_Job_
Could you extract every line of text in the listing below, copying each one word for word and leaving the pictures out of your answer?

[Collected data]
-----
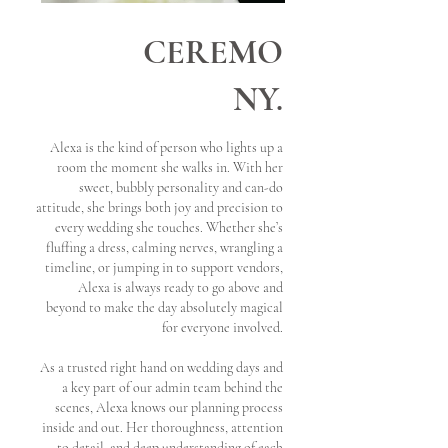
CEREMO
NY.
Alexa is the kind of person who lights up a
room the moment she walks in. With her
sweet, bubbly personality and can-do
attitude, she brings both joy and precision to
every wedding she touches. Whether she’s
fluffing a dress, calming nerves, wrangling a
timeline, or jumping in to support vendors,
Alexa is always ready to go above and
beyond to make the day absolutely magical
for everyone involved.
As a trusted right hand on wedding days and
a key part of our admin team behind the
scenes, Alexa knows our planning process
inside and out. Her thoroughness, attention
to detail, and deep understanding of each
-----
_Exercise answer_
CEREMO
NY.
Alexa is the kind of person who lights up a
room the moment she walks in. With her
sweet, bubbly personality and can-do
attitude, she brings both joy and precision to
every wedding she touches. Whether she’s
fluffing a dress, calming nerves, wrangling a
timeline, or jumping in to support vendors,
Alexa is always ready to go above and
beyond to make the day absolutely magical
for everyone involved.
As a trusted right hand on wedding days and
a key part of our admin team behind the
scenes, Alexa knows our planning process
inside and out. Her thoroughness, attention
to detail, and deep understanding of each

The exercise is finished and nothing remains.